The senators also wrote that they were concerned about how little work Meta had done to prevent misinformation from spreading in Spanish. They asked if Meta provides warnings or educational material regarding crypto scams in languages ​​other than English.

The senators want Meta to detail the company’s current policies, including practices for proactively finding and removing crypto scammers and how it verifies that crypto advertisements are not scams. The company’s policies for proactive user education and protection, working with law enforcement, and removing scammers from its platforms are also at issue.

In the letter, the senators cite Facebook ban of cryptocurrency-related advertisements on its platform in January 2018. At the time, Facebook said that many companies advertising binary options, initial coin offerings (ICOs) and cryptocurrencies were not operating “in good faith”, and claimed the ban would keep scammers from profiting from a presence on the platform.
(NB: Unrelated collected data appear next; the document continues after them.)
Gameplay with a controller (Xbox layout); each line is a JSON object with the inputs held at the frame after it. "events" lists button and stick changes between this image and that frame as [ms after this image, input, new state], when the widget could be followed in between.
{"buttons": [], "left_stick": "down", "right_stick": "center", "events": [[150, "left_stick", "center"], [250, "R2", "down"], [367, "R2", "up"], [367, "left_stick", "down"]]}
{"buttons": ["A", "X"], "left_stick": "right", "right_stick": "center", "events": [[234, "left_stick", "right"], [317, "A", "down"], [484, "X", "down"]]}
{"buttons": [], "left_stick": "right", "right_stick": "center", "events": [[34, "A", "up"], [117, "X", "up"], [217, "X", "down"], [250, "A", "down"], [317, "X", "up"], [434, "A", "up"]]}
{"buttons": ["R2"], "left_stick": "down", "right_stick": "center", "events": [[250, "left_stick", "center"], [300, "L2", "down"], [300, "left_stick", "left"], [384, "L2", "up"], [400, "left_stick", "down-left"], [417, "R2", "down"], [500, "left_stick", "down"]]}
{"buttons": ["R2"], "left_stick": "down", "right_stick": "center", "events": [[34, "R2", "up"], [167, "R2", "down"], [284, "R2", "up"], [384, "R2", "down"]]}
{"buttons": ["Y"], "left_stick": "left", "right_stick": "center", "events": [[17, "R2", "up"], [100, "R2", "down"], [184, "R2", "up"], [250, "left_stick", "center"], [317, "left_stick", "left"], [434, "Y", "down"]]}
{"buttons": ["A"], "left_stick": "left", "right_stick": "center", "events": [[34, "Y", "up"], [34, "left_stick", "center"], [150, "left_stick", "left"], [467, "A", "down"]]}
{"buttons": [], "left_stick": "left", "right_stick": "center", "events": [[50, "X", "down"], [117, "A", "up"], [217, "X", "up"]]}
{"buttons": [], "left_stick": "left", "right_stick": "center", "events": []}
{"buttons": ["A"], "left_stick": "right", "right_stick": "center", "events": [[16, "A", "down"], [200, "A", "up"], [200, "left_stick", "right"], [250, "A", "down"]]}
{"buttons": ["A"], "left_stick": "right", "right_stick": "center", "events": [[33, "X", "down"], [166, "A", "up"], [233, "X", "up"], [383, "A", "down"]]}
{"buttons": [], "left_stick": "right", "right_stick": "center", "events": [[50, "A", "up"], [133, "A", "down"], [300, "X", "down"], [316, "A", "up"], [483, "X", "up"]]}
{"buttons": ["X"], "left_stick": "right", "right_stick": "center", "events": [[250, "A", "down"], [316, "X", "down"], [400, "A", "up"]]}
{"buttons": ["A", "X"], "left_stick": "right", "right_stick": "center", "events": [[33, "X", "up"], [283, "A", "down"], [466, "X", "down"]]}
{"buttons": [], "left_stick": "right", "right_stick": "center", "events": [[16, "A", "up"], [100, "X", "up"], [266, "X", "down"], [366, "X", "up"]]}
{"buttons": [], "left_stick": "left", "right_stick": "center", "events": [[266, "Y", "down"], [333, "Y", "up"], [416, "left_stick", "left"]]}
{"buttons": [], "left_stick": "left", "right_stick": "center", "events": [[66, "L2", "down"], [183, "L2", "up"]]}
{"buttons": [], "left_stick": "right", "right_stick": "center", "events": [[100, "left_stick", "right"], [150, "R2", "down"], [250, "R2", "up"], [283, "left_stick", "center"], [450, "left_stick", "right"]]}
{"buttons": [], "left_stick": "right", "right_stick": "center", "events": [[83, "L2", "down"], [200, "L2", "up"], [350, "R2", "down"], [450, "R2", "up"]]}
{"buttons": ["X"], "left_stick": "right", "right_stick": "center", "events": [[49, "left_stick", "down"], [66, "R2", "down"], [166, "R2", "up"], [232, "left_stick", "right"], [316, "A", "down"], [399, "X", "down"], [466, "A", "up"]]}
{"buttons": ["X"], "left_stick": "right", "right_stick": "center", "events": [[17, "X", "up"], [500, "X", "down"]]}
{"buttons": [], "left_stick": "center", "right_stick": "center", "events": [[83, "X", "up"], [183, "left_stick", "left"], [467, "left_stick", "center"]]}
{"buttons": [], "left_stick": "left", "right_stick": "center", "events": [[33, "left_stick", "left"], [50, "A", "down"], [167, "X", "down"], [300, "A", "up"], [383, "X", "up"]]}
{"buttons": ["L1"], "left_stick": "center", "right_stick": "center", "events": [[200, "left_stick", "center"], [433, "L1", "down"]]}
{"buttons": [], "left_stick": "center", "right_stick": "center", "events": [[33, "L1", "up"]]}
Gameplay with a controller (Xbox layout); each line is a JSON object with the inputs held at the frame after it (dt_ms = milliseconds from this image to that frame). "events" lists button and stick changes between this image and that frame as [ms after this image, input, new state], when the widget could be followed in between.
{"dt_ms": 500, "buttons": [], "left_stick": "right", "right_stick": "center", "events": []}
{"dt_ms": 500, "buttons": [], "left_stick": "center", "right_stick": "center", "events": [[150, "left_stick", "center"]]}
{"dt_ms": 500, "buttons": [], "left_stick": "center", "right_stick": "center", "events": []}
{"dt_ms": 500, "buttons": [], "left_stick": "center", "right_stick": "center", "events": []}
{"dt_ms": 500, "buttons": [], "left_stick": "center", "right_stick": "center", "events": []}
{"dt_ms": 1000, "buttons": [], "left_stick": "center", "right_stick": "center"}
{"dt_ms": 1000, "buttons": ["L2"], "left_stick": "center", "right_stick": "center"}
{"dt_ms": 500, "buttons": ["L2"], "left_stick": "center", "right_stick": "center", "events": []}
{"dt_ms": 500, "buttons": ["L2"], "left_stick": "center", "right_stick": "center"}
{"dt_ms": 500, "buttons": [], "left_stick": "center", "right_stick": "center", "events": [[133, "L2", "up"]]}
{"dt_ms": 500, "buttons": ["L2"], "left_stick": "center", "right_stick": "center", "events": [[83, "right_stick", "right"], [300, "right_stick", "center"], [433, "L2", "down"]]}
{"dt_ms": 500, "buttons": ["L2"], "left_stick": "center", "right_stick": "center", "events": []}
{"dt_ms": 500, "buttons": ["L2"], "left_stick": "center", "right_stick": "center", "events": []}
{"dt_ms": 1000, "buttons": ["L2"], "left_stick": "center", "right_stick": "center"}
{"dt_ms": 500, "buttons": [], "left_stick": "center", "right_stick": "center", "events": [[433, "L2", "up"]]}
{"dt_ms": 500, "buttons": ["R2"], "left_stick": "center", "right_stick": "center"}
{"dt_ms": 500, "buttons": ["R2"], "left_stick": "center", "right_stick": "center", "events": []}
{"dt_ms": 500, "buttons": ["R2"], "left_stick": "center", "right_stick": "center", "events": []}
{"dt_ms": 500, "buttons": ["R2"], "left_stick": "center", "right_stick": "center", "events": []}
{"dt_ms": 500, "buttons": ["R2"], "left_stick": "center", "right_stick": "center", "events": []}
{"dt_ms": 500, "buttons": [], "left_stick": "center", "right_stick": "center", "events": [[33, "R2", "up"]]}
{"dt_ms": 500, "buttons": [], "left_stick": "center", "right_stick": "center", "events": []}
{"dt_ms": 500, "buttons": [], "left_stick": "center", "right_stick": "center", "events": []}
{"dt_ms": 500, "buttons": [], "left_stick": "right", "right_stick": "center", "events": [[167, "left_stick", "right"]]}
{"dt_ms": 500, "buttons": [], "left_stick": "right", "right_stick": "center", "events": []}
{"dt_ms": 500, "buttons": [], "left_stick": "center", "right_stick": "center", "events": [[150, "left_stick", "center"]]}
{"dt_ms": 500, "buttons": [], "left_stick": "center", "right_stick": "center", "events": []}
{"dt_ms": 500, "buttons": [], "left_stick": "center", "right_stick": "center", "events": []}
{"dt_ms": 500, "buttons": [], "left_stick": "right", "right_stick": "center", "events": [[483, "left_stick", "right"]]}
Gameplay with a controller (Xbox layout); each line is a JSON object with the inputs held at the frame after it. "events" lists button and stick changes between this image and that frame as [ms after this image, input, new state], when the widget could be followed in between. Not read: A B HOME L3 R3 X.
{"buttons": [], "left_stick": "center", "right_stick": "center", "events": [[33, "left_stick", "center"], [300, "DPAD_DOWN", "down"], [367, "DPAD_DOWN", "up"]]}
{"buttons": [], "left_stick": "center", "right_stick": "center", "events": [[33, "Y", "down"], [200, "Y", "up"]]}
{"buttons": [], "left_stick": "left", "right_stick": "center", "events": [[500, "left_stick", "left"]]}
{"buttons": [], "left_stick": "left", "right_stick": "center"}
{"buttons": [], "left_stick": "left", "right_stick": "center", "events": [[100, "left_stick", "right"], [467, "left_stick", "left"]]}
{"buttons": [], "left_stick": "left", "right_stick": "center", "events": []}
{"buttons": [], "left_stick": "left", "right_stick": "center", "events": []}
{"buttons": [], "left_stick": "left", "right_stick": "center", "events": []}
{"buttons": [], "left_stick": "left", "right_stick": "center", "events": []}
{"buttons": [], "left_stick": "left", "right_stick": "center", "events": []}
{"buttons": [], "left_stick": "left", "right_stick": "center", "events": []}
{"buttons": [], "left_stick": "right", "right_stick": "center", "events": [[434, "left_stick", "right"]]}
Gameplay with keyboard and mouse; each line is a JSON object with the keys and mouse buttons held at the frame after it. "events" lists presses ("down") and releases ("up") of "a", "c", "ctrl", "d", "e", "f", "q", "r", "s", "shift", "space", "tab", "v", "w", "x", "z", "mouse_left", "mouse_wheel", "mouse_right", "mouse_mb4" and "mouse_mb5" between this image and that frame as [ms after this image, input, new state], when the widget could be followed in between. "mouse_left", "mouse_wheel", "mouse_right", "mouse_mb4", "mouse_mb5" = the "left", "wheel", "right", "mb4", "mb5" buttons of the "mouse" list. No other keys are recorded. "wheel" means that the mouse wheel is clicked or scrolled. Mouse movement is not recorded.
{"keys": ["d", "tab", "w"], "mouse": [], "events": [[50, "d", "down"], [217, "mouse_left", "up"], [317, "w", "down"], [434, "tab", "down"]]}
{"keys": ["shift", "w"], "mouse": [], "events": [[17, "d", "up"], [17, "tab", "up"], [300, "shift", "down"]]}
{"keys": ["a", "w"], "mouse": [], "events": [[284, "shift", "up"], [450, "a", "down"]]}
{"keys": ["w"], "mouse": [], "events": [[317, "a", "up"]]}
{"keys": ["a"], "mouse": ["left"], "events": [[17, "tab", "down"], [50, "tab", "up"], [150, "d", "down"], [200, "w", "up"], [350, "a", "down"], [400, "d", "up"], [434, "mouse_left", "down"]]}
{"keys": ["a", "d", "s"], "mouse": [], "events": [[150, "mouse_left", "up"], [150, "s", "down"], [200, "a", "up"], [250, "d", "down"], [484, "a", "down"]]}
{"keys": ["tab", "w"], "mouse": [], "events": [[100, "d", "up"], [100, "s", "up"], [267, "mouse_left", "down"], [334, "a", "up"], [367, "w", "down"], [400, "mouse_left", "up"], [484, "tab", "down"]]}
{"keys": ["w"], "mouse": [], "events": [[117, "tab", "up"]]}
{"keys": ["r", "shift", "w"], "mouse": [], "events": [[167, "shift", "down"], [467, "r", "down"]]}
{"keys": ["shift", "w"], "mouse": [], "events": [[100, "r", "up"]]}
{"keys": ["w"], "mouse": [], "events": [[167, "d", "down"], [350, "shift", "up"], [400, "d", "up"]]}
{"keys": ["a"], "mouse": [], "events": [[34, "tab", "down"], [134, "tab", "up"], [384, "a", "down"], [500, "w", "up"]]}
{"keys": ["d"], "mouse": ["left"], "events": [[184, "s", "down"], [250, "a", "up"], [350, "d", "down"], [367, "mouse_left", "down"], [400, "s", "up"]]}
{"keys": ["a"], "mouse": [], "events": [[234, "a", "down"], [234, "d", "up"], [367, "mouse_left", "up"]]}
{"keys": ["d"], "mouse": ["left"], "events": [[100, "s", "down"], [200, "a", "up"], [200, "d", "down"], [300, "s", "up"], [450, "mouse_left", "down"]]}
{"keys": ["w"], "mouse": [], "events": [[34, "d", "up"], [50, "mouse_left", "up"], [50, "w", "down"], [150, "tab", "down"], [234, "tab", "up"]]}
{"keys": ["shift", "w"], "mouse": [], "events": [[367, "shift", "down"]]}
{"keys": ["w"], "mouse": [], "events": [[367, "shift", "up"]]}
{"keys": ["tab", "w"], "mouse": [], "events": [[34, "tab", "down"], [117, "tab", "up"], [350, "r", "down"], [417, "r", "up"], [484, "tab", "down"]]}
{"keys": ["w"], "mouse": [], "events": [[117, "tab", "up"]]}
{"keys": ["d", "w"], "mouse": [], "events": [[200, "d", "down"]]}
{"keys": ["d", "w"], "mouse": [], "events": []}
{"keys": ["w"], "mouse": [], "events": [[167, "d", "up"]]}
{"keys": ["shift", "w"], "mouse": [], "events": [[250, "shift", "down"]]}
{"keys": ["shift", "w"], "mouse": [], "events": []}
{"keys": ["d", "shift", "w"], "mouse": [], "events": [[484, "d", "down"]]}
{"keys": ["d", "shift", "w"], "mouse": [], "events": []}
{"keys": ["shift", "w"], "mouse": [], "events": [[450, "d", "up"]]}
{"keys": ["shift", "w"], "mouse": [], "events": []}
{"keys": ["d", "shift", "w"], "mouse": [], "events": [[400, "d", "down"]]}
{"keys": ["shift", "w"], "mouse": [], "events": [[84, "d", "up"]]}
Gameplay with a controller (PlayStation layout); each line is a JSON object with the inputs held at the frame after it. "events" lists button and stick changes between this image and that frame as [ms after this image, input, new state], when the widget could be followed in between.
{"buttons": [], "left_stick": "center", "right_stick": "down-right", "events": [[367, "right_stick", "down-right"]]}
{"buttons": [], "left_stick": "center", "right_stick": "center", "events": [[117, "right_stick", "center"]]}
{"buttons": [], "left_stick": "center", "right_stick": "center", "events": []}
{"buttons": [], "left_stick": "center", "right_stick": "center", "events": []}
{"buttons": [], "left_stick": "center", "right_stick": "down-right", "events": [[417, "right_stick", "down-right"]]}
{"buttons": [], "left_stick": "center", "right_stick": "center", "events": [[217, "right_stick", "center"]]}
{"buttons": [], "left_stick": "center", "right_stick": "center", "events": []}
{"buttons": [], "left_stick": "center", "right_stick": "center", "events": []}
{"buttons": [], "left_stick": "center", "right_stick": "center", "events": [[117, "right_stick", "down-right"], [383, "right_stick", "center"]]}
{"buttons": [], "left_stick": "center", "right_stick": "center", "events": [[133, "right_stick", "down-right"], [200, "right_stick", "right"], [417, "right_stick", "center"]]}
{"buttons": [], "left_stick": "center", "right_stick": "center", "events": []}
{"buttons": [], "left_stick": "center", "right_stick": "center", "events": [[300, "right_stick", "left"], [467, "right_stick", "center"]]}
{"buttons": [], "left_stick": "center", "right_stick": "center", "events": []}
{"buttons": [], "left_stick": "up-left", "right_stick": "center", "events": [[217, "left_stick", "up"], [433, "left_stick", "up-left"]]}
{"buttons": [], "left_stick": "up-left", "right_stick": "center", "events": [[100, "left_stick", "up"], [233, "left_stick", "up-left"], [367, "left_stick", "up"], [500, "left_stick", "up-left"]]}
“This ban makes it clear that you understand the risks posed by this type of content to users,” the senators wrote, adding that a higher level of control is needed around cryptocurrency.

Meta recently began integrating NFTs into its platforms, allowing Instagram and Facebook users to view artwork and collectibles from the Ethereum, Polygon, and Flow networks. NFTs are cryptographic tokens that can prove ownership of a single item, including items such as profile pictures and digital artwork.

It is still unclear to what extent blockchain networks and cryptocurrency will play a role in Meta’s large-scale ambitions for the metaverse, i.e. a future internet experienced with 3D avatars, although Zuckerberg said he was open to using interoperable assets.

Some in the crypto space fear a centralized giant like Meta taking hold, with co-founder Yat Siu of Web3 investment firm and game publisher Animoca Brands calling the company a “threat” to an open metaverse.